O alerta de que a jornalista ´viaja a convite da Ferrari` só apareceu na quinta, com texto simpático à escuderia produzido em Madonna di Campiglio, estação de esqui onde os pilotos ferraristas promovem a firma. A overdose extemporânea de Ferrari seguiu na sexta e ontem.

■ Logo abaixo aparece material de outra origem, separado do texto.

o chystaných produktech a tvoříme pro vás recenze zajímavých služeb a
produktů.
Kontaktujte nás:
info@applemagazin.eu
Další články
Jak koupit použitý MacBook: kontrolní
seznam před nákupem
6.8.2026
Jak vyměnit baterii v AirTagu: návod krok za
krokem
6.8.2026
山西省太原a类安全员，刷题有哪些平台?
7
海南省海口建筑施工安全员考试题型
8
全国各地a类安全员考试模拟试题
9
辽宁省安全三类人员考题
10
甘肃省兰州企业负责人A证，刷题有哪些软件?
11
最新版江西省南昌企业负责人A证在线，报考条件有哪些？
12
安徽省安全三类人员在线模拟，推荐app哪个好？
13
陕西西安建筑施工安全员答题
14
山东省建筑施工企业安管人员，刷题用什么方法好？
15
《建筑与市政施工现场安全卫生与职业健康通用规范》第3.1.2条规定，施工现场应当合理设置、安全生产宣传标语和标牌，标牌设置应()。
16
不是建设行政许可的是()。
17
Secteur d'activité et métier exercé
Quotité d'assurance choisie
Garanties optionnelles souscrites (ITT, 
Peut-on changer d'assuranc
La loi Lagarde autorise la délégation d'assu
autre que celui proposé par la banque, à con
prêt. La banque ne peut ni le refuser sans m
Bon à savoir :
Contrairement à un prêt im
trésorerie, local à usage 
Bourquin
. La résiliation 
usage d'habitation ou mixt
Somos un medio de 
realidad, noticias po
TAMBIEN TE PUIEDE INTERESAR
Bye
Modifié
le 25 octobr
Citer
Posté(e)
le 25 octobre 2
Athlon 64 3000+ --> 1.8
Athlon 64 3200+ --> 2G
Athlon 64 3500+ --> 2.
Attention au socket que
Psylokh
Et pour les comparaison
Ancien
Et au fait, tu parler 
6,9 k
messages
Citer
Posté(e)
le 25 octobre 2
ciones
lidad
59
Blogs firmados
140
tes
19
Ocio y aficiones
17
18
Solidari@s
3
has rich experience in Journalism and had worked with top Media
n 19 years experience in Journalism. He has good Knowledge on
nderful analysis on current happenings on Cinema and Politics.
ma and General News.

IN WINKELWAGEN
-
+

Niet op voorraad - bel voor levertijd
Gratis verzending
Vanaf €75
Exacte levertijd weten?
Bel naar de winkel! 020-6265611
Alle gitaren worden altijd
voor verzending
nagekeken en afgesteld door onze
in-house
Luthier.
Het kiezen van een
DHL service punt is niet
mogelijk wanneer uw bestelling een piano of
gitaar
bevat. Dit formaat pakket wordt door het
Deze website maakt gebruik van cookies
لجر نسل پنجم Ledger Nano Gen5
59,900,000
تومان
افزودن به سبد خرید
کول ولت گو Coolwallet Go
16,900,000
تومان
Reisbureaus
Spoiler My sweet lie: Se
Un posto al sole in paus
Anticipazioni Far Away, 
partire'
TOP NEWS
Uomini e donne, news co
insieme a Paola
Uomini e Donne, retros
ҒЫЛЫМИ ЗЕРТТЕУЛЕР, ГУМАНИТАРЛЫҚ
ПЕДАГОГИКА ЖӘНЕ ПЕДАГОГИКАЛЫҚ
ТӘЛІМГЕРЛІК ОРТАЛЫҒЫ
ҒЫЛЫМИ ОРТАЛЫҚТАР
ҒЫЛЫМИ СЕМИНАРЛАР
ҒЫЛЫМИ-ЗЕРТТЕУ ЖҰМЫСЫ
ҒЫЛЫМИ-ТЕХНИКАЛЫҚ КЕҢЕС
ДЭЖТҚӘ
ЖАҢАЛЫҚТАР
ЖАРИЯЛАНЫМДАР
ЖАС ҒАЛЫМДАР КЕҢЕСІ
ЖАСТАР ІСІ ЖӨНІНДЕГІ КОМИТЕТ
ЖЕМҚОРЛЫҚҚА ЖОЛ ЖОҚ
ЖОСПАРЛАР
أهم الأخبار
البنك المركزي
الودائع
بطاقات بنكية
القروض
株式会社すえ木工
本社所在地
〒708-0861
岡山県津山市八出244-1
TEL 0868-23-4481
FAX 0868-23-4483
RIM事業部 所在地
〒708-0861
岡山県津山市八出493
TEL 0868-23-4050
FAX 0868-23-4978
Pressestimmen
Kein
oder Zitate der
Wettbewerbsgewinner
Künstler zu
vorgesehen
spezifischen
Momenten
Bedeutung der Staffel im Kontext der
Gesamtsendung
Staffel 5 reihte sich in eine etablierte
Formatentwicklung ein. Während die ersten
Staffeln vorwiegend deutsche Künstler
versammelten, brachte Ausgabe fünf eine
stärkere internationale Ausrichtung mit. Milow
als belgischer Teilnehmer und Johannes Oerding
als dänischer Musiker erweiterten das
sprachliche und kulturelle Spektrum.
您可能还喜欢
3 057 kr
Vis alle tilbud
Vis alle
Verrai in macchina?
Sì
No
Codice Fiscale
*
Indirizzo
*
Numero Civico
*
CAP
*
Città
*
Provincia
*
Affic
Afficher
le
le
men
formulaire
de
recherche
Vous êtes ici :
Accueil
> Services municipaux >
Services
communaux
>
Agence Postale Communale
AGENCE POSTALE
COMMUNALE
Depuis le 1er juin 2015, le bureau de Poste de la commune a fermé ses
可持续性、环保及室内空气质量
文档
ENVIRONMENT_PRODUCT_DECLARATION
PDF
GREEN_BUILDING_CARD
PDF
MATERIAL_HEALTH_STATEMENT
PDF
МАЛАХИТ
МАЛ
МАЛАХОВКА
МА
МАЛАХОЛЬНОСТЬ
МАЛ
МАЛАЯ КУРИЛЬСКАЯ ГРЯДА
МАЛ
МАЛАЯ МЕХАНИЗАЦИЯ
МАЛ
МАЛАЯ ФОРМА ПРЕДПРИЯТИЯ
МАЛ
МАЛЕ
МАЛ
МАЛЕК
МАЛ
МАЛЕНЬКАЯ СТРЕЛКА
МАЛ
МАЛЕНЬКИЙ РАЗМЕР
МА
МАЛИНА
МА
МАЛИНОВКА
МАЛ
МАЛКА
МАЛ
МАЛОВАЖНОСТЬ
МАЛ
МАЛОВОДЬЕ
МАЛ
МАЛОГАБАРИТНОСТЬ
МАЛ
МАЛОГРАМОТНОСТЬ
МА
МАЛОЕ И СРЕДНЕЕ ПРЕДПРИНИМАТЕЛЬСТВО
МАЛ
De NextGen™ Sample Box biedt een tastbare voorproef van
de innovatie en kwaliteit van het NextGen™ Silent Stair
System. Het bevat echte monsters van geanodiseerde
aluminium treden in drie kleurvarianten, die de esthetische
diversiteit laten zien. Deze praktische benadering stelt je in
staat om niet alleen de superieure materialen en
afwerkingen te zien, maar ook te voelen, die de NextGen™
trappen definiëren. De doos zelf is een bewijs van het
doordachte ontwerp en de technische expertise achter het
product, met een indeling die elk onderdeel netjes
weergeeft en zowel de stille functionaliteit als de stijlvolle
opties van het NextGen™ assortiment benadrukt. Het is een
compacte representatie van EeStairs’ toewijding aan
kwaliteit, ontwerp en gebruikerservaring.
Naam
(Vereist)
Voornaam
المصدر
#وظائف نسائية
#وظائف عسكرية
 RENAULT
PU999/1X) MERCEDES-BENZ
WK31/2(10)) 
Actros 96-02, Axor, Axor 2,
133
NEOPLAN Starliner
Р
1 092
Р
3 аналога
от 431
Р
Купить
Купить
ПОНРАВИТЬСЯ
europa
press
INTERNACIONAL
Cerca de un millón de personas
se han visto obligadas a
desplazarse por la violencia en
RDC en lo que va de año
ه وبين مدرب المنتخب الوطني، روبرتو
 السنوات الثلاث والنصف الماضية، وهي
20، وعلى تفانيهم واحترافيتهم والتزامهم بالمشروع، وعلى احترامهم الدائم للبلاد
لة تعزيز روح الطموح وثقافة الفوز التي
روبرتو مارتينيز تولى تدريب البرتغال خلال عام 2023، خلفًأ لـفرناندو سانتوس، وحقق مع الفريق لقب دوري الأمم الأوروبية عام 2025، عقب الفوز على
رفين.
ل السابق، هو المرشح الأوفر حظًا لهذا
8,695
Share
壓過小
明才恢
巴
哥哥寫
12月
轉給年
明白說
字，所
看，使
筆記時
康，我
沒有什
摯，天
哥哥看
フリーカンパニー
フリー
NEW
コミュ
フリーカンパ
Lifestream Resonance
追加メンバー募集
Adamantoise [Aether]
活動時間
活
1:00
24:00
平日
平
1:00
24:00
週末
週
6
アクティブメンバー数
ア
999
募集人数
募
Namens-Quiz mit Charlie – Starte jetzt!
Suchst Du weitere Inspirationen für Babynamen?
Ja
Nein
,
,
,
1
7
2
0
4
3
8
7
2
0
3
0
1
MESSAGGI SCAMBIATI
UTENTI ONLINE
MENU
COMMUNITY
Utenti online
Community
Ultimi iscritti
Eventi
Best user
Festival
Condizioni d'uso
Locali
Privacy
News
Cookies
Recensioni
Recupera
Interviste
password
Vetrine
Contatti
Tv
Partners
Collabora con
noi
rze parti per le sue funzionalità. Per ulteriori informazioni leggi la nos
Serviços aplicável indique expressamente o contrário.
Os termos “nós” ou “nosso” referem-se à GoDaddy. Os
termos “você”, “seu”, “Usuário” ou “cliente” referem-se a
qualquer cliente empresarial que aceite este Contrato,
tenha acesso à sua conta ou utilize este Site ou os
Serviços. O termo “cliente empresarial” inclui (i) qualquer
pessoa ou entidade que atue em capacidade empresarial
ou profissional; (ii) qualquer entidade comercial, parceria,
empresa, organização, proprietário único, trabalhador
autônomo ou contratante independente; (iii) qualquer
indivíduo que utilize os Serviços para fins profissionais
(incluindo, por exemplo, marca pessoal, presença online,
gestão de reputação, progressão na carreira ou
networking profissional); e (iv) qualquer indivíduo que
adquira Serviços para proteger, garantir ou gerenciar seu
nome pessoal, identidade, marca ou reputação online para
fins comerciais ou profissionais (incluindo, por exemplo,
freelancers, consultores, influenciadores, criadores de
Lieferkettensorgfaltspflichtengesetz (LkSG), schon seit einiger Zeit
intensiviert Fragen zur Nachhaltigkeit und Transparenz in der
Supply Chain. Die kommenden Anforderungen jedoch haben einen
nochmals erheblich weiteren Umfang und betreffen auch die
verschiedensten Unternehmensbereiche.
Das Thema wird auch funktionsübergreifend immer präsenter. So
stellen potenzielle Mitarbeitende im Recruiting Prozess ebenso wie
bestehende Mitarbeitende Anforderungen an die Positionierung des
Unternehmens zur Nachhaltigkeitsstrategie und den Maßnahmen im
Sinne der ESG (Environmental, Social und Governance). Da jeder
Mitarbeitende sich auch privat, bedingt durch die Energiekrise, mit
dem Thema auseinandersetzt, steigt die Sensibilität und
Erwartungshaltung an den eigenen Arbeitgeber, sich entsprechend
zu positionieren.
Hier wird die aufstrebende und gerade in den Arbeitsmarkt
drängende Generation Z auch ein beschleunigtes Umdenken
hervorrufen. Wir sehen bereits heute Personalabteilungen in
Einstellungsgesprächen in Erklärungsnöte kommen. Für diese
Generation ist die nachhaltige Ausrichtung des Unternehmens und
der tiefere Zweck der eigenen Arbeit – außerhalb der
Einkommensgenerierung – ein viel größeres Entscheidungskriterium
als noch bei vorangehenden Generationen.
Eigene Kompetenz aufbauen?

Indaguei a Redação sobre a omissão nas edições iniciais. Esporte respondeu que em Maranello não havia convite, exclusivo para a ida à estação de esqui. Insisti: quem pagou a passagem aérea para a Itália? Enfim, a verdade: a Ferrari.
Por três dias, o jornal sonegou a informação aos leitores. E fez de bobo o ombudsman, que acreditou -e escreveu- não haver convite e se dedicou a discutir ´prioridades´.
Agora, a Secretaria de Redação afirma ´que foi um erro não ter dito que a repórter viajou a convite em todas as matérias´.’